The right to ask a court to review and possibly change a guardianship or guardian.
The right to be treated with dignity and respect.
The right to have one’s preferences including medical preferences respected.
The right to personal privacy.
The right to confidentiality.
The right to fully participate in all decisions including decisions on one’s care.
The right to receive necessary services.
The right to practice one’s religion.
The right to sexual expression and to have one’s gender identity respected.
The significance of the model bill cannot be overestimated. If adopted in various jurisdictions, it will contribute to a paradigm shift on how persons with guardians are seen, making it clear Constitutional protections are never suspended.
However, protections for people in guardianship cannot be bifurcated from the issue of placement of people in guardianship. Currently, health care and education professionals make referrals suggesting guardianship for youth with disabilities who are coming of age, or social service professionals recommend guardianships for older adults. What has been called a “guardianship pipeline” can no longer be tolerated. (5)

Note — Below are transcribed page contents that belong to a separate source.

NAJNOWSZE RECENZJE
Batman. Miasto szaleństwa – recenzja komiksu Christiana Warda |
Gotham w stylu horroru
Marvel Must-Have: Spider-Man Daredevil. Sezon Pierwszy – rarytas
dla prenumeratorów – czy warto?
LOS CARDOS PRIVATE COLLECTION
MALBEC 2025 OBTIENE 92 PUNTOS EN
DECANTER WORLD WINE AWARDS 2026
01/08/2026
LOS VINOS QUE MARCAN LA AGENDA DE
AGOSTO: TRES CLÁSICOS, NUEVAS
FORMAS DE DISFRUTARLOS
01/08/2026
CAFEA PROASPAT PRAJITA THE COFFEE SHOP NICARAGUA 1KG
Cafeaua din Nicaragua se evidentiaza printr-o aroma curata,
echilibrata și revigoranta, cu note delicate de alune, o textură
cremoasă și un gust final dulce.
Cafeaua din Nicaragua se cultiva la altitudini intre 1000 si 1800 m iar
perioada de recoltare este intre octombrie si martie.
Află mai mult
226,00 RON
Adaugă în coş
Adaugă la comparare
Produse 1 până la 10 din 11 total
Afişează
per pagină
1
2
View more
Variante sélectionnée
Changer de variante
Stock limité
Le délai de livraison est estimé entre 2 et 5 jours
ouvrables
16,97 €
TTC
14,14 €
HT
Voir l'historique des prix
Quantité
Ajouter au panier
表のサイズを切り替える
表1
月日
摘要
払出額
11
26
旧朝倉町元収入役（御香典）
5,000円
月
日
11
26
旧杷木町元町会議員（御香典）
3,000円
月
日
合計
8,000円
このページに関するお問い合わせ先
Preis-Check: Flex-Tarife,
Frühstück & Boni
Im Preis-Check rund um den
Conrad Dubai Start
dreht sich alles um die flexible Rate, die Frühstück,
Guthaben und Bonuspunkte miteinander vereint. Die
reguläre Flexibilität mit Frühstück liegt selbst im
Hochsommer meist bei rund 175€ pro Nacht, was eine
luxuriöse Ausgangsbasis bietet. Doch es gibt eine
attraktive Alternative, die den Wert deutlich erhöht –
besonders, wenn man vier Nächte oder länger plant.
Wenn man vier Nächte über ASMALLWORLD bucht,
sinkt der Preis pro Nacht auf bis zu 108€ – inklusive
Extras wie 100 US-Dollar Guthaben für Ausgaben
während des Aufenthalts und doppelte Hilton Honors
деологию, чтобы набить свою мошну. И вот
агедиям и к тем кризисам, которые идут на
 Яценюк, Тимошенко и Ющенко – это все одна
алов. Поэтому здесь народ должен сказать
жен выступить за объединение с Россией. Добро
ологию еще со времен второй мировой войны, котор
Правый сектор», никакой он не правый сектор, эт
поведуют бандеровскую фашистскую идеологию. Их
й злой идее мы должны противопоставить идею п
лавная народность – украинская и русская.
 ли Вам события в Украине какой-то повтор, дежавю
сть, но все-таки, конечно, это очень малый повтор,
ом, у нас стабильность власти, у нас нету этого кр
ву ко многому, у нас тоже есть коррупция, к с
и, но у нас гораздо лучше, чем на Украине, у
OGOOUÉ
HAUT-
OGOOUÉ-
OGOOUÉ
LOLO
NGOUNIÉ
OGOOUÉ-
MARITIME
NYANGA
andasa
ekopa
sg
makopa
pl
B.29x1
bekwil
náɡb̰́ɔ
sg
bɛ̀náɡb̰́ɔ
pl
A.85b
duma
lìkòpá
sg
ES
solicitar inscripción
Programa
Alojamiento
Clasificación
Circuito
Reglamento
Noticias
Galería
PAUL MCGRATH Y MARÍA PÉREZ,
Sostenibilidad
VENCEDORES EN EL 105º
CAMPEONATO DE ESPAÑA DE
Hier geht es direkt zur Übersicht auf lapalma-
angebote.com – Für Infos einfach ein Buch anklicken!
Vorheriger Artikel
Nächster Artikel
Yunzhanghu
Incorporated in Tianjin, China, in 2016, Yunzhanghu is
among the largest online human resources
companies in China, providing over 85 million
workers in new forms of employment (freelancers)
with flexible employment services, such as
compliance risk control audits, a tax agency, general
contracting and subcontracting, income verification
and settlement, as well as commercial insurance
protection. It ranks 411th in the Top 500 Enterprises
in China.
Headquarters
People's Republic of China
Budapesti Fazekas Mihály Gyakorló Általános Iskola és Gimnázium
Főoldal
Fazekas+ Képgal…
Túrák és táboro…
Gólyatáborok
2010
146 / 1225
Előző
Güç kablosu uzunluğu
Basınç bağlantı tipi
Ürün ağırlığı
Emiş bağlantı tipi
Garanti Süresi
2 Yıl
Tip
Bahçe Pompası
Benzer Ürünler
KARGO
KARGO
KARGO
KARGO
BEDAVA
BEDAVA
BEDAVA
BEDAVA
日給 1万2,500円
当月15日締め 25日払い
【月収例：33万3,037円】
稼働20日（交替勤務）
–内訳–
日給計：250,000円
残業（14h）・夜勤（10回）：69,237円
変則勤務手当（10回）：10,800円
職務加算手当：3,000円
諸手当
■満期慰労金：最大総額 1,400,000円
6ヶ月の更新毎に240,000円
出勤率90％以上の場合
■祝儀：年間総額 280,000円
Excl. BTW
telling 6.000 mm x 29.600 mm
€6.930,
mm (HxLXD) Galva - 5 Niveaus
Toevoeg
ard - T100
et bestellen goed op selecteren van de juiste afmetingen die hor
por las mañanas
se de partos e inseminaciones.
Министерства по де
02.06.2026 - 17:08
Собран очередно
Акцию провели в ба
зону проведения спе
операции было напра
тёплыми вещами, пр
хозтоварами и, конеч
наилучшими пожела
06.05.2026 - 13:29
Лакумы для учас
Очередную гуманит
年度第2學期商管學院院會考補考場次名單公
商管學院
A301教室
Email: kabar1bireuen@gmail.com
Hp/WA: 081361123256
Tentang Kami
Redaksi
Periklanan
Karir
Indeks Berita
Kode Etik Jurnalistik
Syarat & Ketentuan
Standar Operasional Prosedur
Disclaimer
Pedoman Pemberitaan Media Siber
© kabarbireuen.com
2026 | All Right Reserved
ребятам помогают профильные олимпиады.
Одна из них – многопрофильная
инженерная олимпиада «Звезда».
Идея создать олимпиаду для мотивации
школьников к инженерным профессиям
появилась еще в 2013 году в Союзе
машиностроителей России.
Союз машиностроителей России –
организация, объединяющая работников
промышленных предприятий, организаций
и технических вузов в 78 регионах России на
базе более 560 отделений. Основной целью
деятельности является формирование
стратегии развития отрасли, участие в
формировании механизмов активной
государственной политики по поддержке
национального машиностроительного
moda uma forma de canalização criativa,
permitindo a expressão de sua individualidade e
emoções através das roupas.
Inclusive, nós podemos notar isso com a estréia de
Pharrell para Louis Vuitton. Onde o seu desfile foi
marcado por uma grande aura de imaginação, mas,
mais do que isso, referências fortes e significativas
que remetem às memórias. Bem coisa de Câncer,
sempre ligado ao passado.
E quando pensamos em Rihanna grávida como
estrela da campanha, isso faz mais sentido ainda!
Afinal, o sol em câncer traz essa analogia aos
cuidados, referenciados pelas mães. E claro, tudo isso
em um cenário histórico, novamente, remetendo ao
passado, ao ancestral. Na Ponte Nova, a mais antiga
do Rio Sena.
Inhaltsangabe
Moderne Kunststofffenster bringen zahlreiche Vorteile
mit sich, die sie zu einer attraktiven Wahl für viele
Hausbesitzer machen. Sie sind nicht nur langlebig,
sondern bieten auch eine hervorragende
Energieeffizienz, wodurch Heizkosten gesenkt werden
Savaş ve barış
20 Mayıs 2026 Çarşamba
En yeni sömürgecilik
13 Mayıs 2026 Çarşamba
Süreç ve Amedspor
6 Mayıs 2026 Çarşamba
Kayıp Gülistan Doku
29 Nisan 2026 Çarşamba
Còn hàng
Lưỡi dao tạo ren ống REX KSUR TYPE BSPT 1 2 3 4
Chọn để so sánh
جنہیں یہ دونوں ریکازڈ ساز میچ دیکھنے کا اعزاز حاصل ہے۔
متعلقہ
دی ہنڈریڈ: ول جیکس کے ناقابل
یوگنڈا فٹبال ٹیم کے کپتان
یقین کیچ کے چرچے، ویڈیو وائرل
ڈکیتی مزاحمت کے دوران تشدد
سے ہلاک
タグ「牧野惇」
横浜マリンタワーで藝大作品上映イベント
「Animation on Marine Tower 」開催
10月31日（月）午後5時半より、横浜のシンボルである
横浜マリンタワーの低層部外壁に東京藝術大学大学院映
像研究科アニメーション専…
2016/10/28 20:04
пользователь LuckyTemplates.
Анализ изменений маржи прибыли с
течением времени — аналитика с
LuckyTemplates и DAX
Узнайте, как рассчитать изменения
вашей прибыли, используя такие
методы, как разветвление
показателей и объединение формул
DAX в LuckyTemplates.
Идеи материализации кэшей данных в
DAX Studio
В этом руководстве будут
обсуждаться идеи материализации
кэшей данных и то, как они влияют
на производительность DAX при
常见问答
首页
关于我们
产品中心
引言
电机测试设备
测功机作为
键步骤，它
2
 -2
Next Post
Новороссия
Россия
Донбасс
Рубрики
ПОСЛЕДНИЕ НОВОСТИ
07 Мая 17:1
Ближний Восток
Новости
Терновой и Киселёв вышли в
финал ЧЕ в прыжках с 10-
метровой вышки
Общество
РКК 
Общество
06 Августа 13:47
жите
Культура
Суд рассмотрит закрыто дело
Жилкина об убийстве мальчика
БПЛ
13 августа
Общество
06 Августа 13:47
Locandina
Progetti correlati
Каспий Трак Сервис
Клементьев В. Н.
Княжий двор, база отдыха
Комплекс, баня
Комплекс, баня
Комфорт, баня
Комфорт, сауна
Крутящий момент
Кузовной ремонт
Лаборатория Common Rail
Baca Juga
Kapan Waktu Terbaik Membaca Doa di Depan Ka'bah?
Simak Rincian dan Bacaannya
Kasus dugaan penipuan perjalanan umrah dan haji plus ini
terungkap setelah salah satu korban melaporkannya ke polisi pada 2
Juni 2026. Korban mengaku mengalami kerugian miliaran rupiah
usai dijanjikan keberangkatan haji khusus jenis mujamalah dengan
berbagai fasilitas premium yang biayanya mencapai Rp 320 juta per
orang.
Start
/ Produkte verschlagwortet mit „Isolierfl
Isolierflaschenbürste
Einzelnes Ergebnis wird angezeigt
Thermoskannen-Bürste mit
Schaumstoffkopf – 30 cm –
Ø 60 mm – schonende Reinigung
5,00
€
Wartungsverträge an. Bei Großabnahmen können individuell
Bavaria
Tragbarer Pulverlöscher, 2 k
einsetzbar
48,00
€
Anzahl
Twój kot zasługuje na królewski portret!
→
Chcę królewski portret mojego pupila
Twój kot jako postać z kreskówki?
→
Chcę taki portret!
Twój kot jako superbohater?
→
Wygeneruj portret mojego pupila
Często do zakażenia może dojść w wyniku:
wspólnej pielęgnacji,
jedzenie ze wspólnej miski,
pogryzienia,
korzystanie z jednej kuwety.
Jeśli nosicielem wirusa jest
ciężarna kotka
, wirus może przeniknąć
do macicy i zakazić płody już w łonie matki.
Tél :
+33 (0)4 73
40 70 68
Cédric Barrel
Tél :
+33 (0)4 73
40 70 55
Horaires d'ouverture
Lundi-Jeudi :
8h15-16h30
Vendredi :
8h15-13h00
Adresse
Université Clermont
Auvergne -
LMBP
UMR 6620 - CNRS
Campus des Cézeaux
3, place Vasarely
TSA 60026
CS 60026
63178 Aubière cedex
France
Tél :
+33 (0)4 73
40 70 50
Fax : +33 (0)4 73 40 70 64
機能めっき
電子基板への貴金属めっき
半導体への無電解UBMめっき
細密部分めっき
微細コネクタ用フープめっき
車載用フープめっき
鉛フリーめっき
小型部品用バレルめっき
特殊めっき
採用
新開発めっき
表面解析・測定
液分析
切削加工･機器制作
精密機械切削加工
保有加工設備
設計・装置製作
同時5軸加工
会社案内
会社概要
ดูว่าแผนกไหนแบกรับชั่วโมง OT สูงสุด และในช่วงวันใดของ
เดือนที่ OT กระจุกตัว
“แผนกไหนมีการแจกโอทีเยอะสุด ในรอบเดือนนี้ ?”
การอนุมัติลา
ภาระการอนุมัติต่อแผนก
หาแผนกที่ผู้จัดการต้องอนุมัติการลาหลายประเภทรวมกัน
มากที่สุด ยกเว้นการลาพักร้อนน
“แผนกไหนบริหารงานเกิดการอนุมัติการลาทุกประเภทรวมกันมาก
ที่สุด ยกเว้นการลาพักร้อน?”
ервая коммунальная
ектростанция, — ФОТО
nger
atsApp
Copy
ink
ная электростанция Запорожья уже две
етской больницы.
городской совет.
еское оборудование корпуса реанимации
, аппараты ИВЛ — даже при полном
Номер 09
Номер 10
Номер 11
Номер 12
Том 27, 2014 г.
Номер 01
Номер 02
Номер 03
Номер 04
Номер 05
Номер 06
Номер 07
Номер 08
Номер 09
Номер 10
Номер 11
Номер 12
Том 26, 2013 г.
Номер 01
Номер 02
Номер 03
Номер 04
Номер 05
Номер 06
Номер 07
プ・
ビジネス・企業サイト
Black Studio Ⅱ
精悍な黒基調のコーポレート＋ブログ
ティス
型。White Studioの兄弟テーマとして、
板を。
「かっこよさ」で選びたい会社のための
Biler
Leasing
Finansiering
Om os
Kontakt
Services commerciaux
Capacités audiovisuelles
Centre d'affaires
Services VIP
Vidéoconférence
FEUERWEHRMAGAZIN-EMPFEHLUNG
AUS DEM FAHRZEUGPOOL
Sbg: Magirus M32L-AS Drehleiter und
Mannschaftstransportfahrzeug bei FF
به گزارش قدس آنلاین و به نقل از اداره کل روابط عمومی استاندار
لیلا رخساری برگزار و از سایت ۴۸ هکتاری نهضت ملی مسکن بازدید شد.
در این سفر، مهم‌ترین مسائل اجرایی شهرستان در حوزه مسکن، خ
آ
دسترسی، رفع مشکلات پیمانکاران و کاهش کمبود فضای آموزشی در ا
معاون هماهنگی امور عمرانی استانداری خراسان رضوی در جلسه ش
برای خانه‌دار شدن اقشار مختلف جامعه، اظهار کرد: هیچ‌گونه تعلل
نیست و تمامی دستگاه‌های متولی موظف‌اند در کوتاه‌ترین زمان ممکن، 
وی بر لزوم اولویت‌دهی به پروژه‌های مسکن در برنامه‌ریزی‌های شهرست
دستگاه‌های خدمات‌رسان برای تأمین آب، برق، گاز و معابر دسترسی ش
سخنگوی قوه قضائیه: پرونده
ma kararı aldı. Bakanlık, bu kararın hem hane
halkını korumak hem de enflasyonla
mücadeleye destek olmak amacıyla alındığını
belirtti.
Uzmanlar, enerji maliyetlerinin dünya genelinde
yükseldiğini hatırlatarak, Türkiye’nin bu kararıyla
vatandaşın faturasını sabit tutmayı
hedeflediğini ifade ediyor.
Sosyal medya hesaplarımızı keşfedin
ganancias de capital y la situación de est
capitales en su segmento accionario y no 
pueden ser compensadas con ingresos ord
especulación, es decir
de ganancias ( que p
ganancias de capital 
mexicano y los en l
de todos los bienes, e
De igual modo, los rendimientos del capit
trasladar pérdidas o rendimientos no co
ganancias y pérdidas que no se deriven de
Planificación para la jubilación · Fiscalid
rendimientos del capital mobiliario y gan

Moreover, although guardianship has always been deemed a state law matter, the federal government must assume a central role in reforming the practice. Thus, a federal Guardianship Bill of Rights Act has been introduced in Congress with the sponsorship of Senators Casey, Fetterman, Sanders and Warren. Among other things, it would create the Guardianship and Other Protective Arrangements and Supported Decision Making Council, charged with promoting less restrictive arrangements for people living under or being considered for guardianships. It would be charged with creating recommended practices for assisting someone out of a guardianship, averting placement in a guardianship, and methods for modifying a guardianship. The Council would be responsible for collecting data on the guardianship practices at both the national and state level. The bill would also provide funding for states to have a protection and advocacy agency focused on the rights of people being considered for and living under guardianship. (6)
The model bill and the federal bill would compliment each other and go far towards consigning traditional guardianship to the dustbin of history.